L’art dans les chapelles, été 2003
Exposition chapelle Saint Michel, Le Sourn, Pontivy
Le travail de Dominique Jézéquel,
artiste discret et solitaire, surprend par son dépouillement, son
minimalisme ; l’état présent résulte d’une évolution sur quinze ans.
Flairant le procédé, beaucoup le rejettent d’emblée, le repousseront
encore : "trop simple, systématique, répétitif" entend-on alentour.
D’autres heureusement prennent la peine d’attendre, devinant derrière
cette géométrie quelque préméditation. Et ils regardent. Ce simple
délai révèle la force visuelle, la spécificité de chaque assemblage, la
puissance émotionnelle de la couleur. Plaqués au mur, les tableaux
demandent à être lus, c’est à dire qu’intervienne la durée ; celà
dérange, tant est ancrée l’habitude de recevoir intantanément la charge
d’une peinture. Non seulement l’oeuvre ponctue la paroi mais elle
rythme l’espace, transforme le lieu. Pour comble, il n’y a plus de
matière, simplement la couleur, dans ses tons raffinés, ses nuances
rares.
Presqu’au départ de l’aventure, un jeu de lignes et de bandes, une
lutte de formes parallèles, pointues, convexes (1992-1995) ; ensuite,
une opposition de surfaces égales, rectangles divisés par une médiane
ou partagés en triangles par une diagonale (1995-1999), parfois la
suggestion d’un pliage due aux lignes marquées en croix (1999). Et un
travail précis, exigeant sur la couleur qui naît de la fusion de
touches appliquées au pinceau, lentement ajustées, plusieurs fois
reprises du fait d’un sèchage nécessaire à la peinture à l’huile. En
résultait une matière vibrante, intense, des nuances proches des
"microchromies" de Fernand Leduc. Bien que la critique disait son "art
épuré, dépouillé, essentiel" (1992), le peintre devinait qu’étaient de
trop la technique subtile, acquise avec la ferveur de l’autodidacte,
les pratiques retrouvées d’un XVIIe siècle italien ou flamand,
l’utilisation du vernis, la pâte colorée, l’huile de lin cuite.

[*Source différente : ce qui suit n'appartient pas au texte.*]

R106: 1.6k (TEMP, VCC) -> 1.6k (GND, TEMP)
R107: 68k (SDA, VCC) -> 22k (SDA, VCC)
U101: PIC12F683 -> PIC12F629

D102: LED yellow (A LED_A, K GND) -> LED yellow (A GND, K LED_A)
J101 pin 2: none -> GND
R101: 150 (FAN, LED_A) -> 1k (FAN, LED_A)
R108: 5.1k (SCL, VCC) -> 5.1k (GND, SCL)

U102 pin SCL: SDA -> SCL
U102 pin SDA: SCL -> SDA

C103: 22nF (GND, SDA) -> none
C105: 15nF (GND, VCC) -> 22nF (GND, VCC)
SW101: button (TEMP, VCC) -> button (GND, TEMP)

Bientôt, il affirmait clairement : "Seule la couleur m’intéresse"
(1994).
Alors, il changea de support, délaissant la toile pour l’écran
cathodique, le pinceau pour l’ordinateur, élargit le champ de deux à
quatre couleurs (1999). Fort de la liberté que lui accorde une activité
extérieure à l’art, soutenu par quelques aides pour un matériel
adéquat, il se remit à expérimenter avec lenteur et régularité, en
colorant des surfaces identiques, en jouant sur le clair et le foncé.
Bien que la main se fût effacée au profit de la machine, que la
démarche parût moins concrète, le propos demeurait la tension,
l’équilibre, le basculement des couleurs. De même que la toile évoluait
en fonction du temps passé à la peindre, de même l’égalité au départ
des carrés juxtaposés se modifie à l’écran selon l’intensité des
aplats. Tout - et c’est le plus délicat - est affaire d’ajustement
minutieux, de compensation précise pour que le tableau se tienne, une
fois imprimé sur papier, que les couleurs s’accordent ou s’affrontent
selon l’idée première qui continue de sous-tendre le travail.
Qu’on en juge, ces "peintures numériques" sont loin d’être, comme
l’affirment les malveillants, des "carrés de plastique collés sur alu".
D’évidence, une façon d’écarter le trouble naissant, éviter d’y
"chercher quelque chose"! Pouvait-il exister meilleur cadre que
l’intimité d’une chapelle, pour présenter au public estival ce travail
austère? Son apparente simplicité repose sur une patiente réflexion
théorique ; sa cohérence tient plus à la rencontre inattendue de champs
colorés qu’à la composition. L’émotion qu’il procure relève non de
l’esthétique mais d’une imprécise force primitive, que l’on pourrait
appeler l’inconscient. Ne serait-on proche de ce que dévoilèrent
Matisse et Rothko, Albers et Newman? Loin d’appartenir au décor, ces
assemblages qui n’ont ni centre, ni périphérie, ces plans simples qui
évoluent, s’enfoncent ou s’avancent selon la lumière, qui réclament
attente, aller et retour, n’invitent rien moins qu’à la méditation.